§ Dataset entries
......

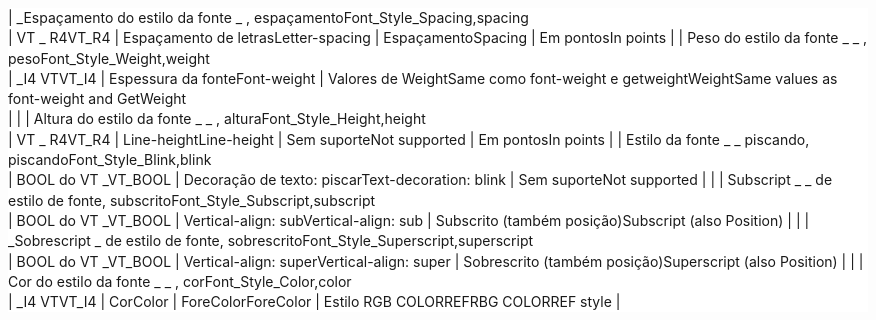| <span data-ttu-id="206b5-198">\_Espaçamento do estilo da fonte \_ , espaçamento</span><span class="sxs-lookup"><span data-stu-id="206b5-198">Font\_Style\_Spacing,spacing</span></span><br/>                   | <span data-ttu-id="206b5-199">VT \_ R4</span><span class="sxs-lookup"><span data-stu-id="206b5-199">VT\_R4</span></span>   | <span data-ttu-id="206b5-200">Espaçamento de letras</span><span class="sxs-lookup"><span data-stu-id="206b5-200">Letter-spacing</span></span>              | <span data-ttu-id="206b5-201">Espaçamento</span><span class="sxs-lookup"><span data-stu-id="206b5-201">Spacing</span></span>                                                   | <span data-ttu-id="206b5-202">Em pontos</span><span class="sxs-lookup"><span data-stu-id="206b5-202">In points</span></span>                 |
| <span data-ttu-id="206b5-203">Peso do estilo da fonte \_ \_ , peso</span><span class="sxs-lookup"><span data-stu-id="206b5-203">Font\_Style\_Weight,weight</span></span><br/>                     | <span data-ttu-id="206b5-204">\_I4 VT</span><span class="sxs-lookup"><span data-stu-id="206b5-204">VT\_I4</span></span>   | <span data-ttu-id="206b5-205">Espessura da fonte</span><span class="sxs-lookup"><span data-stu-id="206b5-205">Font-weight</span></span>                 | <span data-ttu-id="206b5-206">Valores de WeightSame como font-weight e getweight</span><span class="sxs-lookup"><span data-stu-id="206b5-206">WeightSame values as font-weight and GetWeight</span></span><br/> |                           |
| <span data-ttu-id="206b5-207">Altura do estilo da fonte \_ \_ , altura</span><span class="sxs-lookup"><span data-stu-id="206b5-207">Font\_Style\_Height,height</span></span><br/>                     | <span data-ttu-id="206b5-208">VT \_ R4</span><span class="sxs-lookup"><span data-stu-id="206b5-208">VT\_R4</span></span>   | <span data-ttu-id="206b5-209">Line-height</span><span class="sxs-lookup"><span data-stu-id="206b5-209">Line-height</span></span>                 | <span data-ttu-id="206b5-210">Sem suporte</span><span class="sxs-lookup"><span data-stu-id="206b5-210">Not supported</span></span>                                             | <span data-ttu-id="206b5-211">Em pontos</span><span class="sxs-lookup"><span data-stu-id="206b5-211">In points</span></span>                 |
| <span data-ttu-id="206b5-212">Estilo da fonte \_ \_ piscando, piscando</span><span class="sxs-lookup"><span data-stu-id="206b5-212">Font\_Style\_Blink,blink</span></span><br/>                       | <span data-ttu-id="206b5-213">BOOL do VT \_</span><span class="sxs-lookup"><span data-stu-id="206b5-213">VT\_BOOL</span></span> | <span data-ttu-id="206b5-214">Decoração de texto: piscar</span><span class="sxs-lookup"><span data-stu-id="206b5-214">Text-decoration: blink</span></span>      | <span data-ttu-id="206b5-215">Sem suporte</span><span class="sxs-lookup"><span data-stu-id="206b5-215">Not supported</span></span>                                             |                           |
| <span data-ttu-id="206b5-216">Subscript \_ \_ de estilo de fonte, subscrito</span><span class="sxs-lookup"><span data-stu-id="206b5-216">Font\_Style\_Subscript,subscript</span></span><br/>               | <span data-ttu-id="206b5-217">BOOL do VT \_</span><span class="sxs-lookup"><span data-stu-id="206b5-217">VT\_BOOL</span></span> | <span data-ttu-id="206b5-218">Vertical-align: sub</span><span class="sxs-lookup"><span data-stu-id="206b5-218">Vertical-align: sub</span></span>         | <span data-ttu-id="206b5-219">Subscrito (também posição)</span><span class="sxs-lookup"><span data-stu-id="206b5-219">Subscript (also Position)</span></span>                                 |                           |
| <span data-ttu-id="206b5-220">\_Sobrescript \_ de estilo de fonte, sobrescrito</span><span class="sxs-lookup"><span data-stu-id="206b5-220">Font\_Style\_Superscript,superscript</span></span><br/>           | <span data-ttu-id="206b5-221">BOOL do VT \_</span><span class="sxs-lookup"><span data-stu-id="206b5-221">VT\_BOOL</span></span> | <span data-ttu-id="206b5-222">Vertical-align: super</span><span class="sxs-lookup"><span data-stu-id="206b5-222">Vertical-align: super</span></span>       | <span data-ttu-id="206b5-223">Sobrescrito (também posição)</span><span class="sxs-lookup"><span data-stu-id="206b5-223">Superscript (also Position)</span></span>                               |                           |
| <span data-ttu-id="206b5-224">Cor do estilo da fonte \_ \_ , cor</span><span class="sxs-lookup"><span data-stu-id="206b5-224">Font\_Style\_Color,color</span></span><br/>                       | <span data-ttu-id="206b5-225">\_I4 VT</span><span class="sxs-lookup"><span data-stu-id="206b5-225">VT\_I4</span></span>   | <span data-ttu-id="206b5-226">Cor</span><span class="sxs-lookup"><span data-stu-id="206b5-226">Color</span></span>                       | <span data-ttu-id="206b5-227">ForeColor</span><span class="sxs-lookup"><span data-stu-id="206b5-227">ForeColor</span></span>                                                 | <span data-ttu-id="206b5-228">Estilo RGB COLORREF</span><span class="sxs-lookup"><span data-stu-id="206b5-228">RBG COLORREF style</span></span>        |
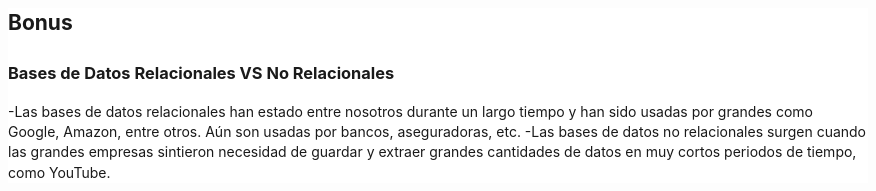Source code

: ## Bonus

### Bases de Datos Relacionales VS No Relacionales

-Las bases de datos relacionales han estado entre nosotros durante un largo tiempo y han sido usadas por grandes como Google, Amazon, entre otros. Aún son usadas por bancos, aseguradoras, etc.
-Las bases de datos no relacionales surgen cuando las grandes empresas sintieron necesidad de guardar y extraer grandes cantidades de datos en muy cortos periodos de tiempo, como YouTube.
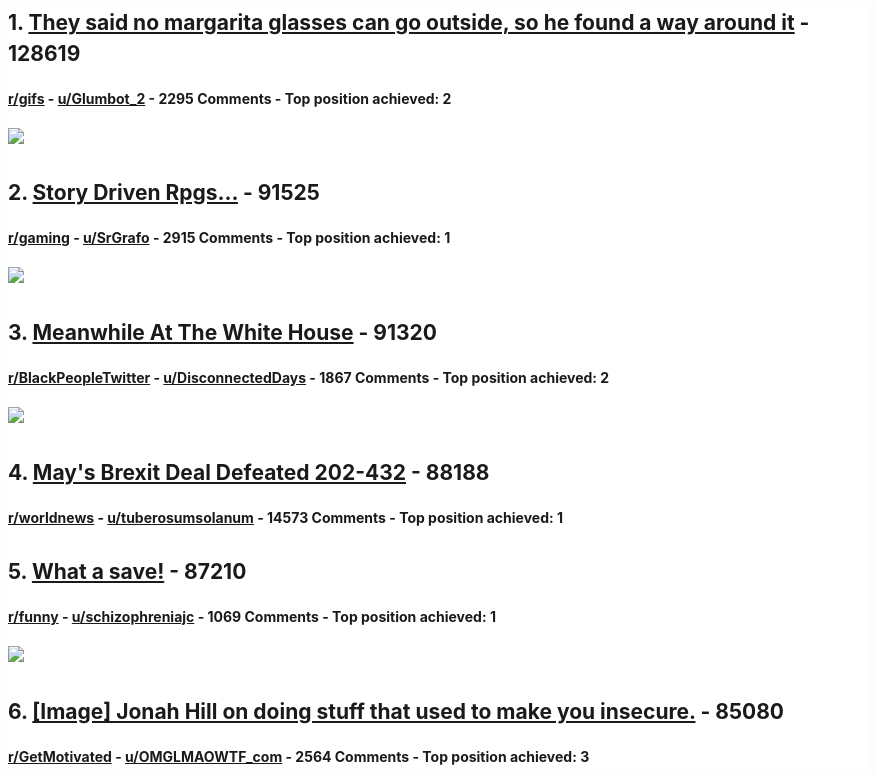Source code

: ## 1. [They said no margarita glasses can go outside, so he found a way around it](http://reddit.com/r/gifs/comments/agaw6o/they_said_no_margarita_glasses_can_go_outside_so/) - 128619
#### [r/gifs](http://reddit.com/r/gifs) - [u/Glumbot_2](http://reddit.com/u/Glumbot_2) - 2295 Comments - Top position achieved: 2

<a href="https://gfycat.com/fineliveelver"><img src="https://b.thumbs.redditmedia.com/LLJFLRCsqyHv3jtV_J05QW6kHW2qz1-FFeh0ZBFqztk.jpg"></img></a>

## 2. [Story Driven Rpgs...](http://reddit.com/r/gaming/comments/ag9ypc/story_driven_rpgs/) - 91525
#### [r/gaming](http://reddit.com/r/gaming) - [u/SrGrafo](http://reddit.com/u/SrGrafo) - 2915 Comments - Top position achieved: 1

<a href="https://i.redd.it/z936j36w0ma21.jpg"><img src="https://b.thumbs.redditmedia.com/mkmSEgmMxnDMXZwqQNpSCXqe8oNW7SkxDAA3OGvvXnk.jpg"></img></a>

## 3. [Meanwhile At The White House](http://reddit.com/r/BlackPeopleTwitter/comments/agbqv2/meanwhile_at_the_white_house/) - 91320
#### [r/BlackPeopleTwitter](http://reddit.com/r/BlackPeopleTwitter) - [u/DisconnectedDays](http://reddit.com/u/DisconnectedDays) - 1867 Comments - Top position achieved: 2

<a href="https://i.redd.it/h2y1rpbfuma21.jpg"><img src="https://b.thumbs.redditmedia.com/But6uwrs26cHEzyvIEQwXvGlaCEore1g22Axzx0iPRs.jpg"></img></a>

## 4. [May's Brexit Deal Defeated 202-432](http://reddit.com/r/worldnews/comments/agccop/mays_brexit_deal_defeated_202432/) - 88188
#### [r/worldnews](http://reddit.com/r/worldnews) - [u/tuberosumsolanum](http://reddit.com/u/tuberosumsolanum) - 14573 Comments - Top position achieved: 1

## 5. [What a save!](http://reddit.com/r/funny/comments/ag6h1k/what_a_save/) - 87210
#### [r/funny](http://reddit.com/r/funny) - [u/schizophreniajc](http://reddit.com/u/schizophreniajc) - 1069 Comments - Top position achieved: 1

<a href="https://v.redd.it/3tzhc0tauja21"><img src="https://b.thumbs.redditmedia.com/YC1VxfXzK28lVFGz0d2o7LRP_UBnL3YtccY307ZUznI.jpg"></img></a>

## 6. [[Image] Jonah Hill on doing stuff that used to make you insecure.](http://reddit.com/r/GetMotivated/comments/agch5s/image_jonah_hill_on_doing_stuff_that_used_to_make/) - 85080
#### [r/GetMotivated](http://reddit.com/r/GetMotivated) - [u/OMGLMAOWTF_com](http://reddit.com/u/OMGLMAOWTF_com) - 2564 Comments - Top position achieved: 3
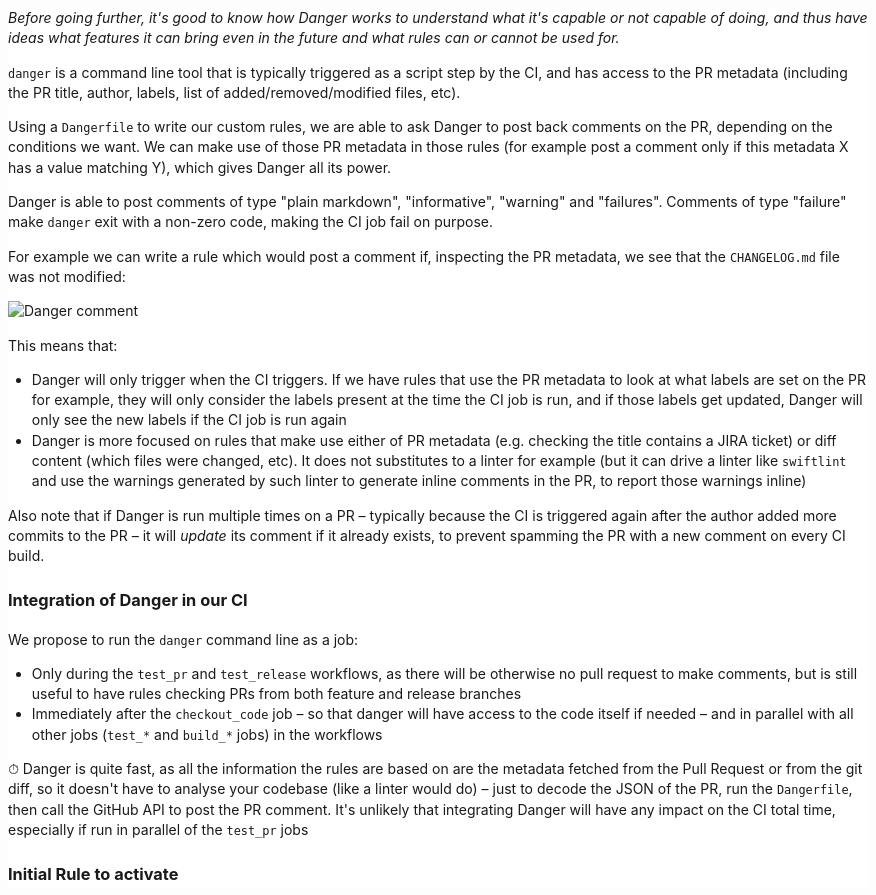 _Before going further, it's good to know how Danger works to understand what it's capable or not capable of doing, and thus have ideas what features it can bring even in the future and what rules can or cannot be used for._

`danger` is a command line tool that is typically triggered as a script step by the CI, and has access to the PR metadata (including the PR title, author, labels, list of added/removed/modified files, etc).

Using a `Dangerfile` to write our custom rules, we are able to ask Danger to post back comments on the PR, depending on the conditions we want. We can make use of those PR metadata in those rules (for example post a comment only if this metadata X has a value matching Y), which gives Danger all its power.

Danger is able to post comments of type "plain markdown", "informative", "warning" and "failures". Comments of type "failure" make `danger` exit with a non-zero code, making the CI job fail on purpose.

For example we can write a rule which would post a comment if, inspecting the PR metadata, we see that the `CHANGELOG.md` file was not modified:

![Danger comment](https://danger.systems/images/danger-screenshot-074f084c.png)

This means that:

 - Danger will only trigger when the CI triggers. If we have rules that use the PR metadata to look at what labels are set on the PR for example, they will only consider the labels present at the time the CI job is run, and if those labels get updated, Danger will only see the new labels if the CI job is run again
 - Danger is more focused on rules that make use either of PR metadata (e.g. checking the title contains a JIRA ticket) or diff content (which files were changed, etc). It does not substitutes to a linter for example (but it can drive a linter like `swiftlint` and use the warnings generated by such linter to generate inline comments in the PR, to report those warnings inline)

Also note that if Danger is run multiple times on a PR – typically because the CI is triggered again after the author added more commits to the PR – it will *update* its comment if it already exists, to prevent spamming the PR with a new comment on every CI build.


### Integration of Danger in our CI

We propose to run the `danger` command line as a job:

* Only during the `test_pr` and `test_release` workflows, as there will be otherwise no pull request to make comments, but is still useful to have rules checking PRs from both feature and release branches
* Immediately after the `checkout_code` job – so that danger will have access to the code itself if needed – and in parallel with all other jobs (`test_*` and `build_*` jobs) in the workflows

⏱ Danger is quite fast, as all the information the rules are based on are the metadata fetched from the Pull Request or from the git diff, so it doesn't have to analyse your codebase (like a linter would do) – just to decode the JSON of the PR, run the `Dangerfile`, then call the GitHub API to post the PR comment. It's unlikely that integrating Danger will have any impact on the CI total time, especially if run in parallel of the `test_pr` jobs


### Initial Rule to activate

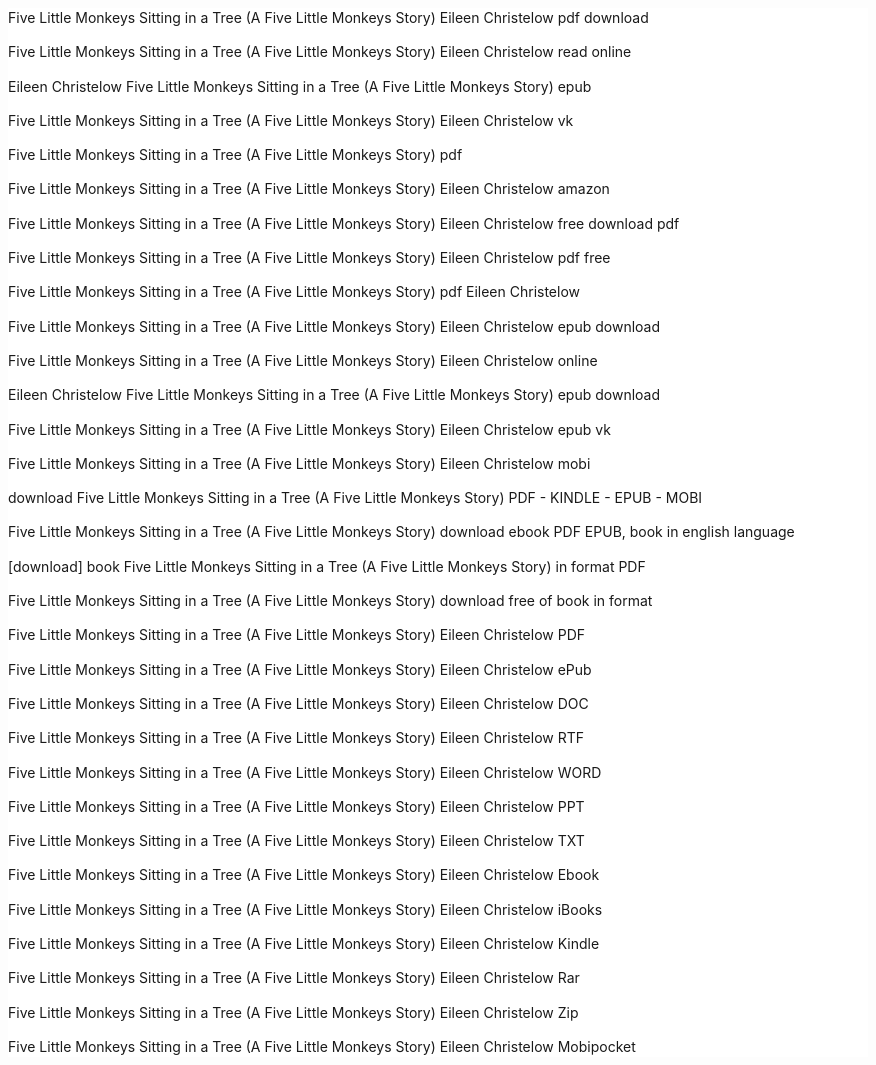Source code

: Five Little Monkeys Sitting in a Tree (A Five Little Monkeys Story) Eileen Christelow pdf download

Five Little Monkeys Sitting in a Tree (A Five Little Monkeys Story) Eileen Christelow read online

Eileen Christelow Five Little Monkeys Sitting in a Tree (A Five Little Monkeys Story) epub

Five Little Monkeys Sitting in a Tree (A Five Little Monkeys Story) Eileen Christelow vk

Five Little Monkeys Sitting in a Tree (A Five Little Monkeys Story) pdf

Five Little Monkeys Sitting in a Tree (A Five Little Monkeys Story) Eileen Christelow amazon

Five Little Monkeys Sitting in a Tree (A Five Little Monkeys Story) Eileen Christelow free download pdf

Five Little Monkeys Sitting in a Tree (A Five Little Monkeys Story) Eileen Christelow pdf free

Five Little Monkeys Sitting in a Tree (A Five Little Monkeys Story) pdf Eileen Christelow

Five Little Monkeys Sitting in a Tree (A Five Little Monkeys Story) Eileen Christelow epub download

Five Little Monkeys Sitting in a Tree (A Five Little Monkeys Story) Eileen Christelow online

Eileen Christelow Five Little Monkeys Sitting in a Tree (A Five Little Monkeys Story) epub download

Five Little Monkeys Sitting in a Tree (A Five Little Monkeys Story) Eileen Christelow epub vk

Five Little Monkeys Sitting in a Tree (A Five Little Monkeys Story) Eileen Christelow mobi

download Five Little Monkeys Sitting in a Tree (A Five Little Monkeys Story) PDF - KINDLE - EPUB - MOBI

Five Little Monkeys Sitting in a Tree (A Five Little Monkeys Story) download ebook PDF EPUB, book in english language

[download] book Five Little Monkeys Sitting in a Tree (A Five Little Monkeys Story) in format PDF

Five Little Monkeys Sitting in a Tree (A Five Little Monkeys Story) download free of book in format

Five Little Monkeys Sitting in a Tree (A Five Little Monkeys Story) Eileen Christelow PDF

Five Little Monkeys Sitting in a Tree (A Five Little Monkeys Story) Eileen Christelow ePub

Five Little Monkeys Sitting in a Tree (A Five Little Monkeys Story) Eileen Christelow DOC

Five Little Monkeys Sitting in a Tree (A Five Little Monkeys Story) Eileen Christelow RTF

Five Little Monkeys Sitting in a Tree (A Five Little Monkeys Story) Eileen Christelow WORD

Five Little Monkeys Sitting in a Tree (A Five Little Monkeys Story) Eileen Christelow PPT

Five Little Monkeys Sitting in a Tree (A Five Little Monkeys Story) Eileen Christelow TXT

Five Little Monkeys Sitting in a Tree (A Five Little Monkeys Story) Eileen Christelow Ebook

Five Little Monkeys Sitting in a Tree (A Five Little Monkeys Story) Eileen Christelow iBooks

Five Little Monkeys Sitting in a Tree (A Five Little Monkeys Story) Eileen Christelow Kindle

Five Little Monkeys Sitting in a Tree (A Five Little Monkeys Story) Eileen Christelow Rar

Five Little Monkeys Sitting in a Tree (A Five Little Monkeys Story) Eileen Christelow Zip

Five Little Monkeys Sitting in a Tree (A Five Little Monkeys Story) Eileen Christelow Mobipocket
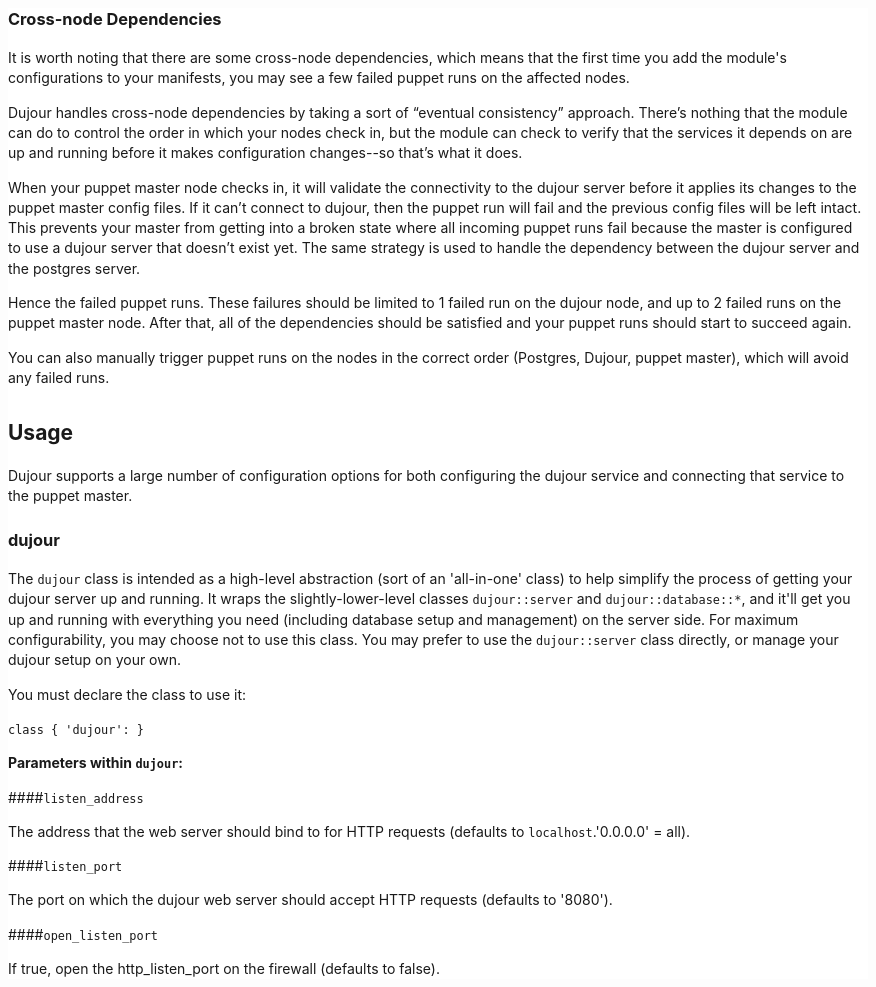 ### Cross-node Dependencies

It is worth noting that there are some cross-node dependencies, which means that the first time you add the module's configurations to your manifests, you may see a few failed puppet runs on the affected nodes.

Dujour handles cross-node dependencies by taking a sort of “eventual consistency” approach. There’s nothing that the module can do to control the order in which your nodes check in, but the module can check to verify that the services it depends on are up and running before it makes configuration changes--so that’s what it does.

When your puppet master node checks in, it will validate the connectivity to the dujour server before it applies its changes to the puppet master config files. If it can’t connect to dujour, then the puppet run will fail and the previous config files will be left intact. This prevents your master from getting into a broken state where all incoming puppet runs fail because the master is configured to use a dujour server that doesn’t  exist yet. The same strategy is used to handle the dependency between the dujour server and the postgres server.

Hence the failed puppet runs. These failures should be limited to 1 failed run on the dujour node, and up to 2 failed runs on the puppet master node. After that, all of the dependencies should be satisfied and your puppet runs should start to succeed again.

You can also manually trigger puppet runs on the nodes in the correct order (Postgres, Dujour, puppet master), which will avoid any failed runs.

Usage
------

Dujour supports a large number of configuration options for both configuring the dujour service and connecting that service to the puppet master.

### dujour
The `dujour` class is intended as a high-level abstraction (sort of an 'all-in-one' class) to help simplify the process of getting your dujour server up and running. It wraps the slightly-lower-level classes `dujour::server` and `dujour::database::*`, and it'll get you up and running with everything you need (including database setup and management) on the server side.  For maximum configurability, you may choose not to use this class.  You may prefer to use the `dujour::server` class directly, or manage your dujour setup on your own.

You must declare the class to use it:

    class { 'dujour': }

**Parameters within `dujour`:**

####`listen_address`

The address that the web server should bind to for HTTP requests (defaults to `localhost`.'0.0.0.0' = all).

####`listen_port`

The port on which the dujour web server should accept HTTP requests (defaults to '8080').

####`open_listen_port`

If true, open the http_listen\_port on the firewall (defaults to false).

......

§ WORK ITEM
Copy out the records' lines exactly, starting at the line that contains "Christelow pdf free" and ending at the line that contains "book in format", including both of those lines.

§ EXERCISE RESULT
Five Little Monkeys Sitting in a Tree (A Five Little Monkeys Story) Eileen Christelow pdf free

Five Little Monkeys Sitting in a Tree (A Five Little Monkeys Story) pdf Eileen Christelow

Five Little Monkeys Sitting in a Tree (A Five Little Monkeys Story) Eileen Christelow epub download

Five Little Monkeys Sitting in a Tree (A Five Little Monkeys Story) Eileen Christelow online

Eileen Christelow Five Little Monkeys Sitting in a Tree (A Five Little Monkeys Story) epub download

Five Little Monkeys Sitting in a Tree (A Five Little Monkeys Story) Eileen Christelow epub vk

Five Little Monkeys Sitting in a Tree (A Five Little Monkeys Story) Eileen Christelow mobi

download Five Little Monkeys Sitting in a Tree (A Five Little Monkeys Story) PDF - KINDLE - EPUB - MOBI

Five Little Monkeys Sitting in a Tree (A Five Little Monkeys Story) download ebook PDF EPUB, book in english language

[download] book Five Little Monkeys Sitting in a Tree (A Five Little Monkeys Story) in format PDF

Five Little Monkeys Sitting in a Tree (A Five Little Monkeys Story) download free of book in format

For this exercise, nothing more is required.